[What you need to do] Show each line of the following entries that contains the word "below". Case counts, so a line with only a differently capitalized form does not qualify.

[Stored dataset items]
========================================

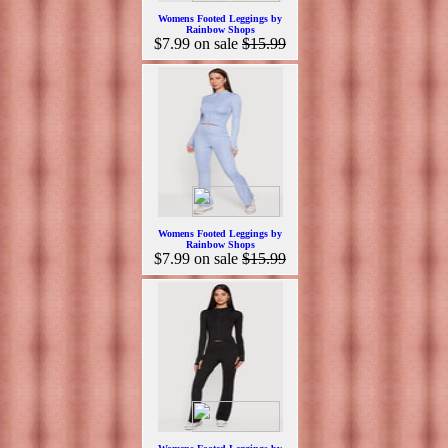
Womens Footed Leggings by
Rainbow Shops
$7.99
on sale
$15.99
Womens Footed Leggings by
Rainbow Shops
$7.99
on sale
$15.99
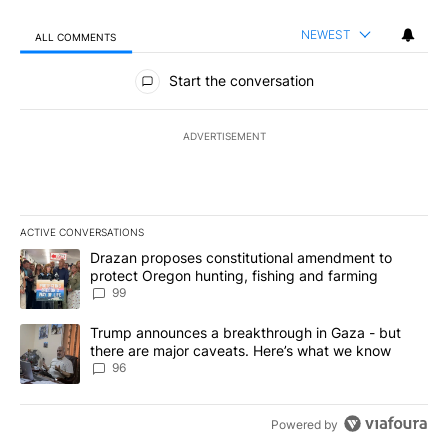
NEWEST
ALL COMMENTS
All Comments
Start the conversation
ADVERTISEMENT
ACTIVE CONVERSATIONS
The following is a list of the most commented articles in the last 7
A trending article titled "Drazan proposes constitutional amendm
Drazan proposes constitutional amendment to
protect Oregon hunting, fishing and farming
99
A trending article titled "Trump announces a breakthrough in Ga
Trump announces a breakthrough in Gaza - but
there are major caveats. Here’s what we know
96
Powered by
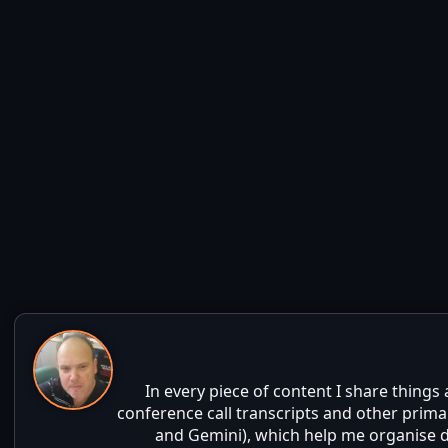
In every piece of content I share things
conference call transcripts and other prima
and Gemini), which help me organise da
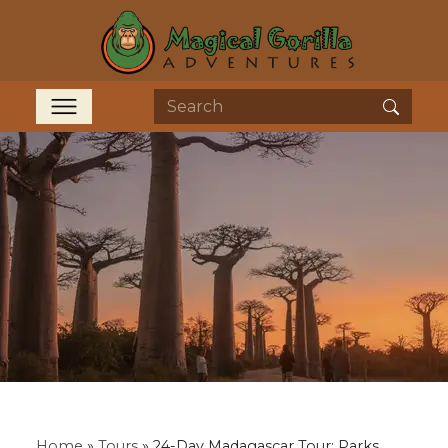
Home
»
Tours
»
24-Day Madagascar Tour: Parks,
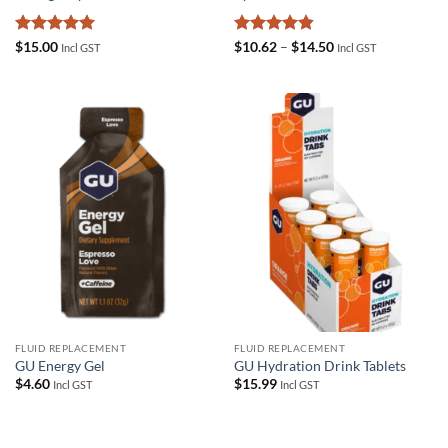
Rated
5
Rated
4.83
Price
$
15.00
$
10.62
–
$
14.50
Incl GST
Incl GST
range:
out of 5
out of 5
$10.62
through
$14.50
FLUID REPLACEMENT
FLUID REPLACEMENT
GU Energy Gel
GU Hydration Drink Tablets
$
4.60
$
15.99
Incl GST
Incl GST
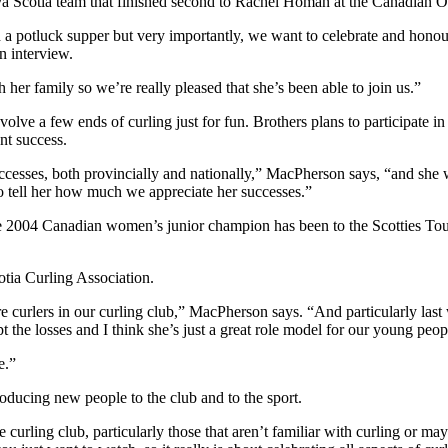
va Scotia team that finished second to Rachel Homan at the Canadian Ol
a potluck supper but very importantly, we want to celebrate and honour
n interview.
h her family so we’re really pleased that she’s been able to join us.”
ve a few ends of curling just for fun. Brothers plans to participate in 
nt success.
cesses, both provincially and nationally,” MacPherson says, “and she w
 to tell her how much we appreciate her successes.”
e 2004 Canadian women’s junior champion has been to the Scotties Tourn
otia Curling Association.
e curlers in our curling club,” MacPherson says. “And particularly la
 the losses and I think she’s just a great role model for our young peo
e.”
roducing new people to the club and to the sport.
rling club, particularly those that aren’t familiar with curling or mayb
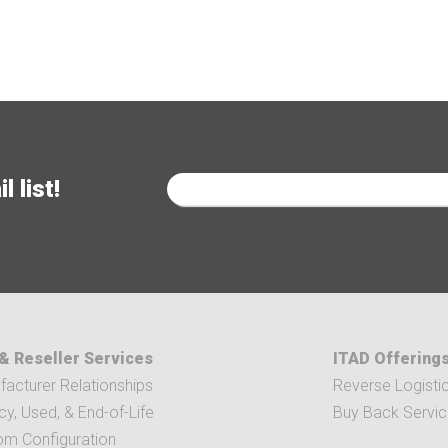
 list!
& Reseller Services
ITAD Offering
acturer Relationships
Reverse Logisti
y, Used, & End-of-Life
Buy Back Servi
om Configuration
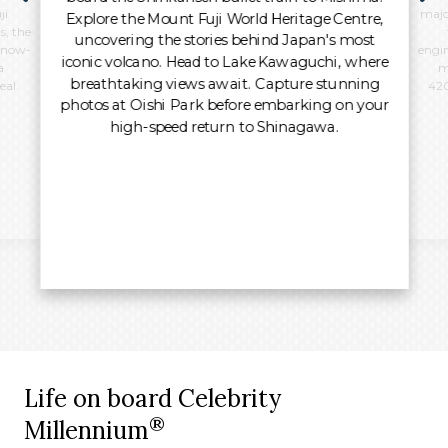
i.
majo
Explore the Mount Fuji World Heritage Centre,
s, the
uncovering the stories behind Japan's most
 snow-
engin
iconic volcano. Head to Lake Kawaguchi, where
a
m
breathtaking views await. Capture stunning
eal.
420
photos at Oishi Park before embarking on your
high-speed return to Shinagawa.
Life on board Celebrity
®
Millennium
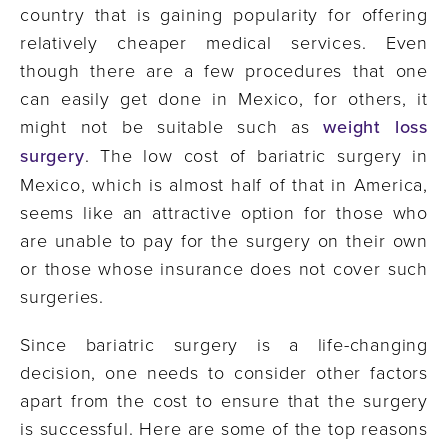
country that is gaining popularity for offering
relatively cheaper medical services. Even
though there are a few procedures that one
can easily get done in Mexico, for others, it
might not be suitable such as
weight loss
surgery
. The low cost of bariatric surgery in
Mexico, which is almost half of that in America,
seems like an attractive option for those who
are unable to pay for the surgery on their own
or those whose insurance does not cover such
surgeries.
Since bariatric surgery is a life-changing
decision, one needs to consider other factors
apart from the cost to ensure that the surgery
is successful. Here are some of the top reasons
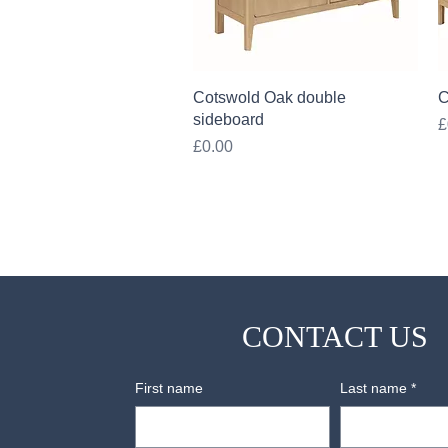
Quick View
Cotswold Oak double
C
sideboard
P
£
Price
£0.00
CONTACT US
First name
Last name
*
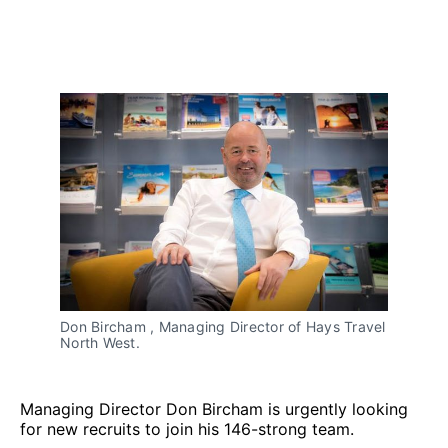
Don Bircham , Managing Director of Hays Travel
North West.
Managing Director Don Bircham is urgently looking
for new recruits to join his 146-strong team.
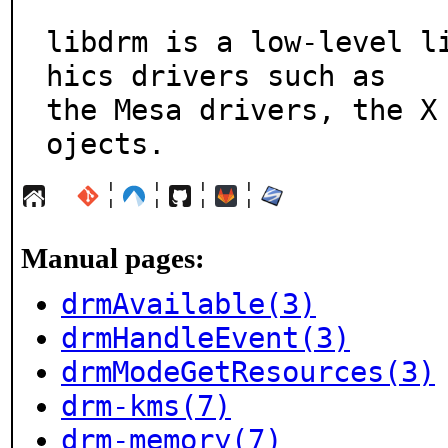
libdrm is a low-level l
hics drivers such as

the Mesa drivers, the X
ojects.
¦
¦
¦
¦
Manual pages:
drmAvailable(3)
drmHandleEvent(3)
drmModeGetResources(3)
drm-kms(7)
drm-memory(7)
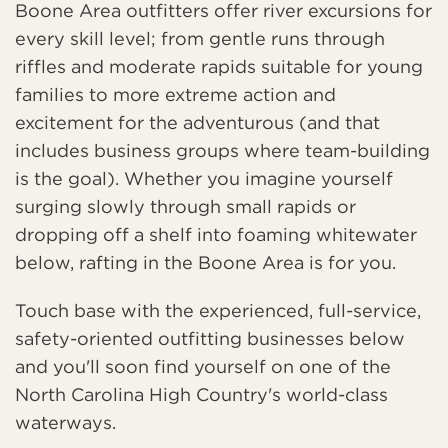
Boone Area outfitters offer river excursions for
every skill level; from gentle runs through
riffles and moderate rapids suitable for young
families to more extreme action and
excitement for the adventurous (and that
includes business groups where team-building
is the goal). Whether you imagine yourself
surging slowly through small rapids or
dropping off a shelf into foaming whitewater
below, rafting in the Boone Area is for you.
Touch base with the experienced, full-service,
safety-oriented outfitting businesses below
and you'll soon find yourself on one of the
North Carolina High Country's world-class
waterways.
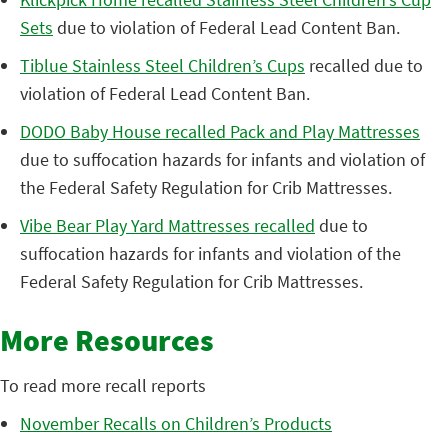
Sets
due to violation of Federal Lead Content Ban.
Tiblue Stainless Steel Children’s Cups
recalled due to
violation of Federal Lead Content Ban.
DODO Baby House recalled Pack and Play Mattresses
due to suffocation hazards for infants and violation of
the Federal Safety Regulation for Crib Mattresses.
Vibe Bear Play Yard Mattresses recalled
due to
suffocation hazards for infants and violation of the
Federal Safety Regulation for Crib Mattresses.
More Resources
To read more recall reports
November Recalls on Children’s Products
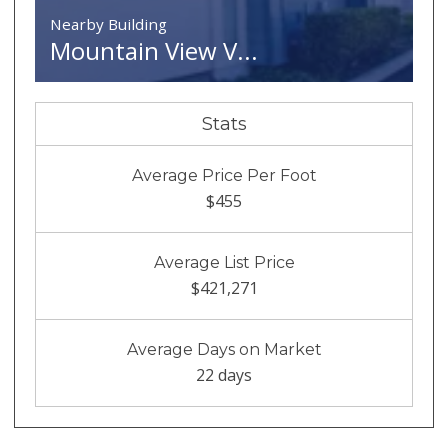
Nearby Building
Mountain View V...
Stats
Average Price Per Foot
$455
Average List Price
$421,271
Average Days on Market
22 days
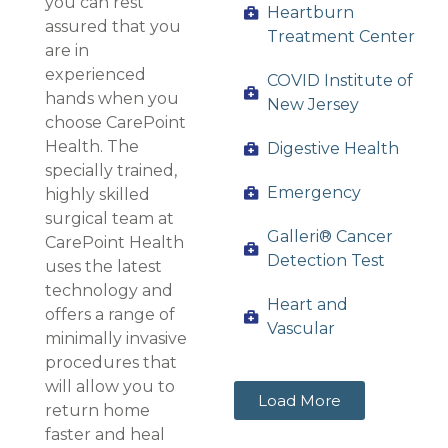
you can rest
Heartburn
assured that you
Treatment Center
are in
experienced
COVID Institute of
hands when you
New Jersey
choose CarePoint
Health. The
Digestive Health
specially trained,
Emergency
highly skilled
surgical team at
Galleri® Cancer
CarePoint Health
Detection Test
uses the latest
technology and
Heart and
offers a range of
Vascular
minimally invasive
procedures that
will allow you to
Load More
return home
faster and heal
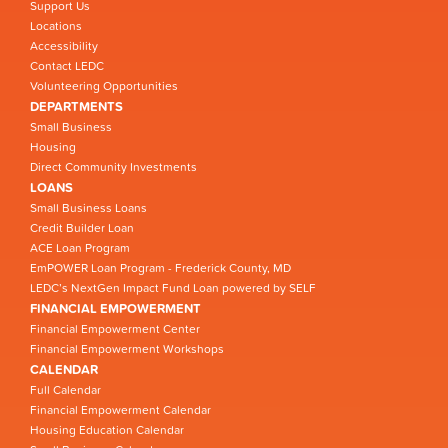
Support Us
Locations
Accessibility
Contact LEDC
Volunteering Opportunities
DEPARTMENTS
Small Business
Housing
Direct Community Investments
LOANS
Small Business Loans
Credit Builder Loan
ACE Loan Program
EmPOWER Loan Program - Frederick County, MD
LEDC’s NextGen Impact Fund Loan powered by SELF
FINANCIAL EMPOWERMENT
Financial Empowerment Center
Financial Empowerment Workshops
CALENDAR
Full Calendar
Financial Empowerment Calendar
Housing Education Calendar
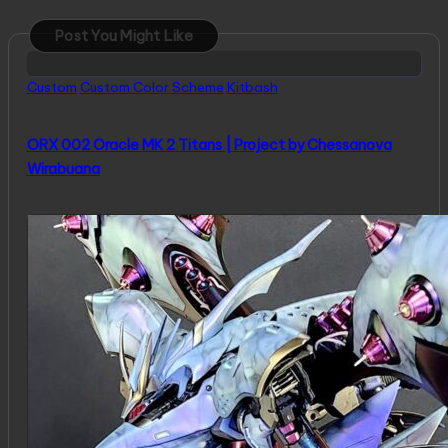
Post You Might Like
Posted
Custom
Custom Color Scheme
Kitbash
in
ORX 002 Oracle MK 2 Titans | Project by Chessanova
Wirabuana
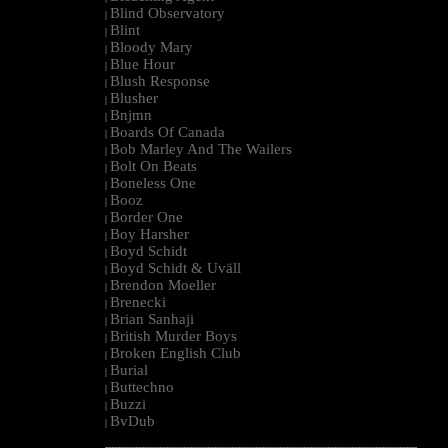
Blind Observatory
|
Blint
|
Bloody Mary
|
Blue Hour
|
Blush Response
|
Blusher
|
Bnjmn
|
Boards Of Canada
|
Bob Marley And The Wailers
|
Bolt On Beats
|
Boneless One
|
Booz
|
Border One
|
Boy Harsher
|
Boyd Schidt
|
Boyd Schidt & Uväll
|
Brendon Moeller
|
Brenecki
|
Brian Sanhaji
|
British Murder Boys
|
Broken English Club
|
Burial
|
Buttechno
|
Buzzi
|
BvDub
|
--------------------------------------------------------------------------------------------------------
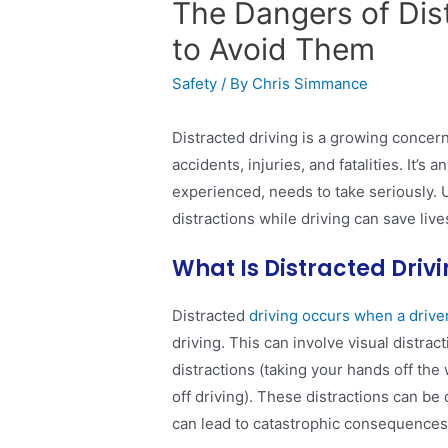
The Dangers of Dis
to Avoid Them
Safety
/ By
Chris Simmance
Distracted driving is a growing concern
accidents, injuries, and fatalities. It’s
experienced, needs to take seriously. 
distractions while driving can save live
What Is Distracted Driv
Distracted
driving occurs when a driver
driving. This can involve visual distrac
distractions (taking your hands off the 
off driving). These distractions can b
can lead to catastrophic consequences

========================================

[Response to this task]
below, rafting in the Boone Area is for you.
safety-oriented outfitting businesses below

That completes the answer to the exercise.